The Camden New Journal prides itself on being an independently owned newspaper and it is taking an independent line from the "name and shame" stance of other parts of the press which are carrying pages of police pictures of alleged rioters and looters.
The CNJ's John Gulliver comment column says this week:
"YEARS ago, when I used to cover the courts, I had to follow the established rules governing preliminary hearings at magistrates’ court.
Only the name and address of the accused with a description of the charge could be published.
Anything else was barred: opening statement by the prosecution, police details about the charge, even a plea – it was all only for my notebook.
Anything that could prejudice a fair hearing was taboo.
The presumption of innocence, the cornerstone of our legal system, was held to be paramount.
In the past few years first newspapers, then TV news channels, have chipped away at this.
Year by year our tabloids have begun to ape the US press.
Once, an accused left early court hearings with his head covered to avoid prejudicial publicity.
This was reversed this week.
Men leaving courts awaiting trial at a crown court were taken away by police with their heads uncovered – and newspapers obliged by publishing their photograph.

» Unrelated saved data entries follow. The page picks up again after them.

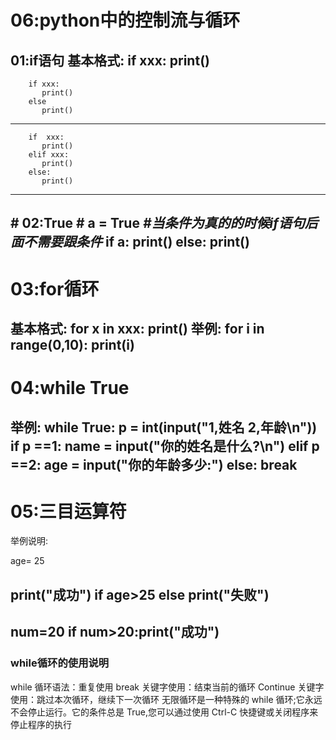 # 06:python中的控制流与循环 #
**01:if语句**
基本格式:
		if xxx:
		  print()
-----------------------
        if xxx:
           print()
        else
		   print()
-------------------------
        if  xxx:
           print()
        elif xxx:
           print()
        else:
           print()
---------------------------
**# 02:True #**
a = True
*#当条件为真的的时候if语句后面不需要跟条件*
if a:
    print()
else:
    print()
-----------------------------------------
# 03:for循环 #
基本格式:
		for x in xxx:
		   print()
举例:
        for i in range(0,10):
		   print(i)
----------------------------------------
# 04:while True #
举例:
	while True:
	   p = int(input("1,姓名 2,年龄\n"))
       if p ==1:
           name = input("你的姓名是什么?\n")
       elif p ==2:
           age = input("你的年龄多少:")
       else:
            break
------------------------------------------
# 05:三目运算符 #  
举例说明:

age= 25

print("成功") if age>25 else print("失败")
-------------------------------------------
num=20
if num>20:print("成功")
--------------------------------------------
### **while循环的使用说明** ###
while 循环语法：重复使用
break 关键字使用：结束当前的循环
Continue 关键字使用：跳过本次循环，继续下一次循环
无限循环是一种特殊的 while 循环;它永远不会停止运行。它的条件总是 True,您可以通过使用 Ctrl-C 快捷键或关闭程序来停止程序的执行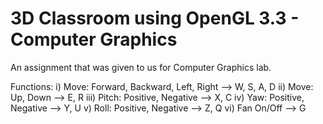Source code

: # 3D Classroom using OpenGL 3.3 - Computer Graphics
An assignment that was given to us for Computer Graphics lab.

Functions:
i) Move: Forward, Backward, Left, Right --> W, S, A, D
ii) Move: Up, Down --> E, R
iii) Pitch: Positive, Negative --> X, C
iv) Yaw: Positive, Negative --> Y, U
v) Roll: Positive, Negative --> Z, Q
vi) Fan On/Off --> G
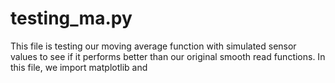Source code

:# testing_ma.py
This file is testing our moving average function with simulated sensor values to see
if it performs better than our original smooth read functions.
In this file, we import matplotlib and 
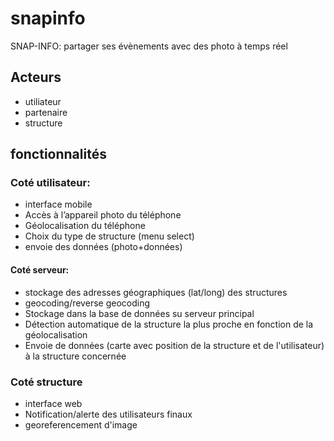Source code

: # snapinfo
SNAP-INFO: partager ses évènements avec des photo à temps réel

## Acteurs #
+ utiliateur
+ partenaire
+ structure

## fonctionnalités #
### Coté utilisateur: #
- interface mobile
- Accès à l’appareil photo du téléphone
- Géolocalisation du téléphone
- Choix du type de structure (menu select)
- envoie des données (photo+données)

#### Coté serveur: #
- stockage des adresses géographiques (lat/long) des structures
- geocoding/reverse geocoding
- Stockage dans la base de données su serveur principal
- Détection automatique de la structure la plus proche en fonction de la géolocalisation
- Envoie de données (carte avec position de la structure et de l'utilisateur) à la structure concernée

### Coté structure #
- interface web
- Notification/alerte des utilisateurs finaux
- georeferencement d'image
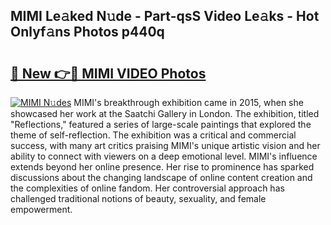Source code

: ## MIMI Le𝚊ked N𝚞de - Part-qsS Video Le𝚊ks - Hot Onlyf𝚊ns Photos p440q

# <h2><a href="http://ac53638.deff.icu/?id=MIMI">🔗 New 👉🔴 MIMI VIDEO Photos</a></h2>

[![MIMI N𝚞des](https://i.imgur.com/rIISA9y.gif)](http://ac53638.deff.icu/?id=MIMI)
MIMI's breakthrough exhibition came in 2015, when she showcased her work at the Saatchi Gallery in London. The exhibition, titled "Reflections," featured a series of large-scale paintings that explored the theme of self-reflection. The exhibition was a critical and commercial success, with many art critics praising MIMI's unique artistic vision and her ability to connect with viewers on a deep emotional level. MIMI's influence extends beyond her online presence. Her rise to prominence has sparked discussions about the changing landscape of online content creation and the complexities of online fandom. Her controversial approach has challenged traditional notions of beauty, sexuality, and female empowerment.
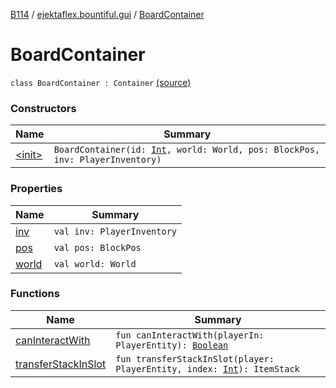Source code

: [B114](../../index.md) / [ejektaflex.bountiful.gui](../index.md) / [BoardContainer](./index.md)

# BoardContainer

`class BoardContainer : Container` [(source)](https://github.com/ejektaflex/Bountiful/tree/develop/src/main/kotlin/ejektaflex/bountiful/gui/BoardContainer.kt#L18)

### Constructors

| Name | Summary |
|---|---|
| [&lt;init&gt;](-init-.md) | `BoardContainer(id: `[`Int`](https://kotlinlang.org/api/latest/jvm/stdlib/kotlin/-int/index.html)`, world: World, pos: BlockPos, inv: PlayerInventory)` |

### Properties

| Name | Summary |
|---|---|
| [inv](inv.md) | `val inv: PlayerInventory` |
| [pos](pos.md) | `val pos: BlockPos` |
| [world](world.md) | `val world: World` |

### Functions

| Name | Summary |
|---|---|
| [canInteractWith](can-interact-with.md) | `fun canInteractWith(playerIn: PlayerEntity): `[`Boolean`](https://kotlinlang.org/api/latest/jvm/stdlib/kotlin/-boolean/index.html) |
| [transferStackInSlot](transfer-stack-in-slot.md) | `fun transferStackInSlot(player: PlayerEntity, index: `[`Int`](https://kotlinlang.org/api/latest/jvm/stdlib/kotlin/-int/index.html)`): ItemStack` |
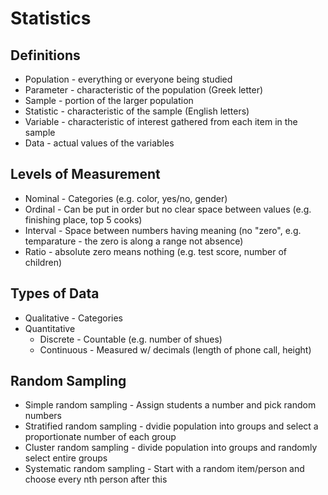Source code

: # Statistics

## Definitions

- Population - everything or everyone being studied
- Parameter - characteristic of the population (Greek letter)
- Sample - portion of the larger population
- Statistic - characteristic of the sample (English letters)
- Variable - characteristic of interest gathered from each item in the sample
- Data - actual values of the variables

## Levels of Measurement

- Nominal - Categories (e.g. color, yes/no, gender)
- Ordinal - Can be put in order but no clear space between values (e.g. finishing place, top 5 cooks)
- Interval - Space between numbers having meaning (no "zero", e.g. temparature - the zero is along a range not absence)
- Ratio - absolute zero means nothing (e.g. test score, number of children)

## Types of Data

- Qualitative - Categories
- Quantitative
  - Discrete - Countable (e.g. number of shues)
  - Continuous - Measured w/ decimals (length of phone call, height)

## Random Sampling

- Simple random sampling - Assign students a number and pick random numbers
- Stratified random sampling - dvidie population into groups and select a proportionate number of each group
- Cluster random sampling - divide population into groups and randomly select entire groups
- Systematic random sampling - Start with a random item/person and choose every nth person after this


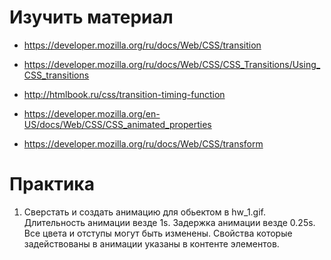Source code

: ﻿# Изучить материал

* https://developer.mozilla.org/ru/docs/Web/CSS/transition
* https://developer.mozilla.org/ru/docs/Web/CSS/CSS_Transitions/Using_CSS_transitions
* http://htmlbook.ru/css/transition-timing-function

* https://developer.mozilla.org/en-US/docs/Web/CSS/CSS_animated_properties

* https://developer.mozilla.org/ru/docs/Web/CSS/transform



# Практика

1) Сверстать и создать анимацию для обьектом в hw_1.gif. Длительность анимации везде 1s. Задержка анимации везде 0.25s. Все цвета и отступы могут быть изменены. Свойства которые задействованы в анимации указаны в контенте элементов.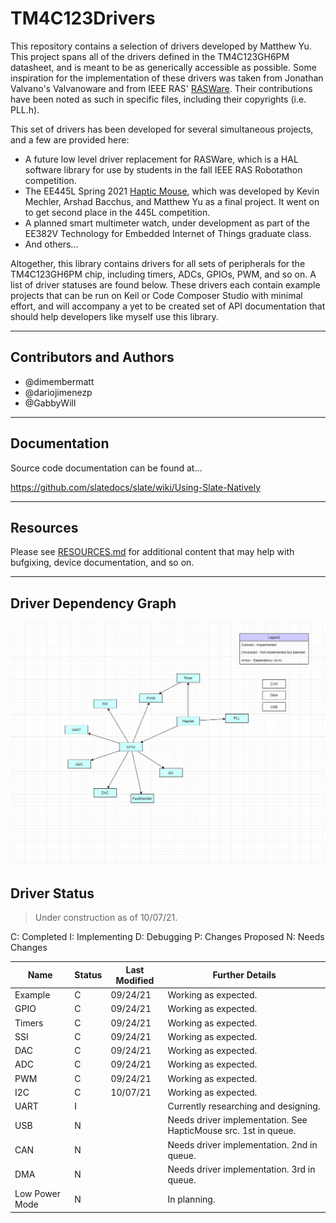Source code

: # TM4C123Drivers

This repository contains a selection of drivers developed by Matthew Yu. This
project spans all of the drivers defined in the TM4C123GH6PM datasheet, and is
meant to be as generically accessible as possible. Some inspiration for the
implementation of these drivers was taken from Jonathan Valvano's Valvanoware
and from IEEE RAS' [RASWare](https://github.com/ut-ras/Rasware). Their
contributions have been noted as such in specific files, including their
copyrights (i.e. PLL.h). 

This set of drivers has been developed for several simultaneous projects, and a
few are provided here: 
* A future low level driver replacement for RASWare, which is a HAL software
  library for use by students in the fall IEEE RAS Robotathon competition. 
* The EE445L Spring 2021 [Haptic
  Mouse](https://www.youtube.com/watch?v=ZX0DsBXqy6Q), which was developed by
  Kevin Mechler, Arshad Bacchus, and Matthew Yu as a final project. It went on
  to get second place in the 445L competition. 
* A planned smart multimeter watch, under development as part of the EE382V
  Technology for Embedded Internet of Things graduate class. 
* And others...

Altogether, this library contains drivers for all sets of peripherals for the
TM4C123GH6PM chip, including timers, ADCs, GPIOs, PWM, and so on. A list of
driver statuses are found below. These drivers each contain example projects
that can be run on Keil or Code Composer Studio with minimal effort, and will
accompany a yet to be created set of API documentation that should help
developers like myself use this library. 

---

## Contributors and Authors

- @dimembermatt
- @dariojimenezp
- @GabbyWill

---

## Documentation

Source code documentation can be found at...

<https://github.com/slatedocs/slate/wiki/Using-Slate-Natively>


---

## Resources

Please see [RESOURCES.md](resources/RESOURCES.md) for additional content that may help with bufgixing, device documentation, and so on.

---

## Driver Dependency Graph

![dependency_graph](resources/driver_dependencies.drawio.png)

## Driver Status
> Under construction as of 10/07/21.

C: Completed
I: Implementing
D: Debugging
P: Changes Proposed
N: Needs Changes

| Name              | Status    | Last Modified    | Further Details                                                                                    |
|-------------------|-----------|------------------|----------------------------------------------------------------------------------------------------|
| Example           | C         | 09/24/21         | Working as expected.                                                                               |
| GPIO              | C         | 09/24/21         | Working as expected.                                                                               |
| Timers            | C         | 09/24/21         | Working as expected.                                                                               |
| SSI               | C         | 09/24/21         | Working as expected.                                                                               |
| DAC               | C         | 09/24/21         | Working as expected.                                                                               |
| ADC               | C         | 09/24/21         | Working as expected.                                                                               |
| PWM               | C         | 09/24/21         | Working as expected.                                                                               |
| I2C               | C         | 10/07/21         | Working as expected.                                                                               |
| UART              | I         |                  | Currently researching and designing.                                                               |
| USB               | N         |                  | Needs driver implementation. See HapticMouse src. 1st in queue.                                    |
| CAN               | N         |                  | Needs driver implementation. 2nd in queue.                                                         |
| DMA               | N         |                  | Needs driver implementation. 3rd in queue.                                                         |
| Low Power Mode    | N         |                  | In planning.                                                                                       |


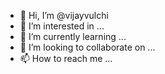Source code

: - 👋 Hi, I’m @vijayvulchi
- 👀 I’m interested in ...
- 🌱 I’m currently learning ...
- 💞️ I’m looking to collaborate on ...
- 📫 How to reach me ...

<!---
vijayvulchi/vijayvulchi is a ✨ special ✨ repository because its `README.md` (this file) appears on your GitHub profile.
You can click the Preview link to take a look at your changes.
--->
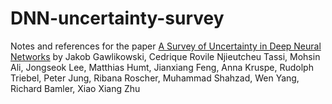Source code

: # DNN-uncertainty-survey
Notes and references for the paper [A Survey of Uncertainty in Deep Neural Networks](https://arxiv.org/abs/2107.03342)
by Jakob Gawlikowski, Cedrique Rovile Njieutcheu Tassi, Mohsin Ali, Jongseok Lee, Matthias Humt, Jianxiang Feng, Anna Kruspe, Rudolph Triebel, Peter Jung, Ribana Roscher, Muhammad Shahzad, Wen Yang, Richard Bamler, Xiao Xiang Zhu
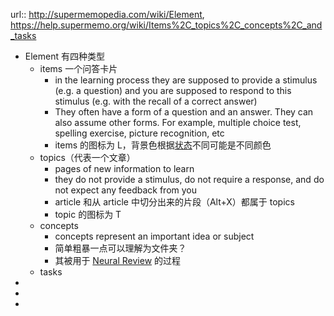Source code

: url:: http://supermemopedia.com/wiki/Element, https://help.supermemo.org/wiki/Items%2C_topics%2C_concepts%2C_and_tasks

- Element 有四种类型
	- items 一个问答卡片
		- in the learning process they are supposed to provide a stimulus (e.g. a question) and you are supposed to respond to this stimulus (e.g. with the recall of a correct answer)
		- They often have a form of a question and an answer. They can also assume other forms. For example, multiple choice test, spelling exercise, picture recognition, etc
		- items 的图标为 L，背景色根据[状态]([[SuperMemo/Status]])不同可能是不同颜色
	- topics（代表一个文章）
		- pages of new information to learn
		- they do not provide a stimulus, do not require a response, and do not expect any feedback from you
		- article 和从 article 中切分出来的片段（Alt+X）都属于 topics
		- topic 的图标为 T
	- concepts
		- concepts represent an important idea or subject
		- 简单粗暴一点可以理解为文件夹？
		- 其被用于 [Neural Review]() 的过程
	- tasks
-
-
-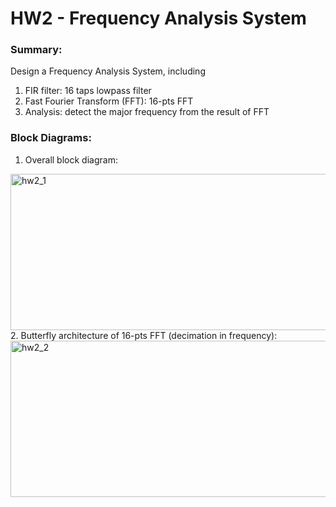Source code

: # HW2 - Frequency Analysis System

### Summary:  
Design a Frequency Analysis System, including  
1. FIR filter: 16 taps lowpass filter 
2. Fast Fourier Transform (FFT): 16-pts FFT  
3. Analysis: detect the major frequency from the result of FFT

### Block Diagrams:  
1. Overall block diagram:
<img src=https://github.com/timmy139710/CAD-VLSI-System-Design/blob/master/pics/hw2.png alt="hw2_1" width=550 height=250>  
2. Butterfly architecture of 16-pts FFT (decimation in frequency):
<img src=https://github.com/timmy139710/CAD-VLSI-System-Design/blob/master/pics/hw2_2.png alt="hw2_2" width=550 height=250>  


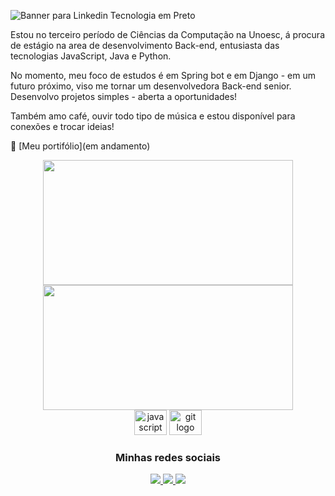 ![Banner para Linkedin Tecnologia em Preto](https://github.com/BarbaraBatisttella/BarbaraBatisttella/assets/98975638/af1a10fa-7875-49b1-905c-6c68bcf1274a)

Estou no terceiro período de Ciências da Computação na Unoesc, á procura de estágio na area de desenvolvimento Back-end, entusiasta das tecnologias JavaScript, Java e Python. 

No momento, meu foco de estudos é em Spring bot e em Django - em um futuro próximo, viso me tornar um desenvolvedora Back-end senior.
Desenvolvo projetos simples - aberta a oportunidades!

Também amo café, ouvir todo tipo de música e estou disponível para conexões e trocar ideias!

📌 [Meu portifólio](em andamento)

<div align="center">

 <div>
   <img height="200px" width="400px" src="https://github-readme-stats.vercel.app/api?username=BarbaraBatisttella&show_icons=true&include_all_commits=true&count_private=true&hide_border=true&title_color=66cc00&icon_color=66cc00&text_color=c9d1d9&bg_color=0d1117"/>
   <img height="200px" width="400px" src="https://github-readme-stats.vercel.app/api/top-langs/?username=BarbaraBatisttella&layout=compact&langs_count=7&hide_border=true&title_color=fff&icon_color=66cc00&text_color=fff&bg_color=0d1117"/>
 </div>
 

 <img src="https://cdn.jsdelivr.net/gh/devicons/devicon/icons/javascript/javascript-original.svg" height="40" width="52" alt="javascript logo" />
 <img src="https://cdn.jsdelivr.net/gh/devicons/devicon/icons/git/git-original.svg" height="40" width="52" alt="git logo" />
 

 ### Minhas redes sociais
 
 <a href="https://linkedin.com/in/lucyanovidio">
   <img src="https://img.shields.io/badge/LinkedIn-0077B5?style=for-the-badge&logo=linkedin&logoColor=white" />
 </a>

 <a href="https://instagram.com/barbara_batisttella">
   <img src="https://img.shields.io/badge/Instagram-E4405F?style=for-the-badge&logo=instagram&logoColor=white" />
 </a>
 <a href="https://api.whatsapp.com/send?phone=5549991328033&text=E%20aí!%20Vim%20do%20teu%20Github.%20Bora%20bater%20um%20papo?">
   <img src="https://img.shields.io/badge/WhatsApp-25D366?style=for-the-badge&logo=whatsapp&logoColor=white" />
 </a>

 
</div>
  
  
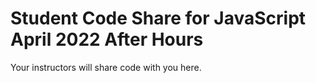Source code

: # Student Code Share for JavaScript April 2022 After Hours

Your instructors will share code with you here.
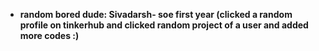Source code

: 
- **random bored dude: Sivadarsh- soe first year (clicked a random profile on tinkerhub and clicked random project of a user and added more codes :)**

Throw the presumption of innocence out of the window and you may as well say goodbye to natural justice.
This week, politicians in government, the Crown Prosecution Service, judges and newspapers and TV channels have taken leave of their senses.
This never happened during other riots – in Brixton and Liverpool in the 1980s, for example.
It is as if the nation is facing an unprecedented national crisis.
Yet, during a real crisis, the Second World War, the police, media and politicians acted far more sensibly.
It is one thing for the police to have published the name and shame photographs of suspected rioters but did the media, including local papers, have to ape them?
You would have thought the media would have learned from the way they virtually condemned an innocent man, Chris Jefferies, as a suspect in the Jo Yates murder case in Bristol.
I am glad to see newspapers are being sued by Jefferies.
This sort of thing has been getting worse year by year.
Whenever a big crime story breaks tabloids stick two fingers up to the “contempt of court” rules that were once part of the bedrock of a newsroom’s do’s and don’ts.
If you publish a picture of a “suspect” in the riots, in effect you are saying he is thought to have been committing a most serious offence of rioting.
You have already begun to put him on trial – though he has not yet even appeared in court.
Thank goodness major news channels and some newspapers are refusing to provide the police with photographs that have not been published.
For a democracy to function there has to be a separation of powers between the legislators, the judiciary, the police and the media.
If the politicians and the police throw the rule of law out the window, should the media blindly follow?
If it does, this is the road to an authoritarian state."
- CNJ editor Eric Gordon spoke out against 'naming and shaming' at an NUJ debate on riot covearge last night. He urged journalists to follow their conscience and not produce material that could be in contempt and prejudice trials.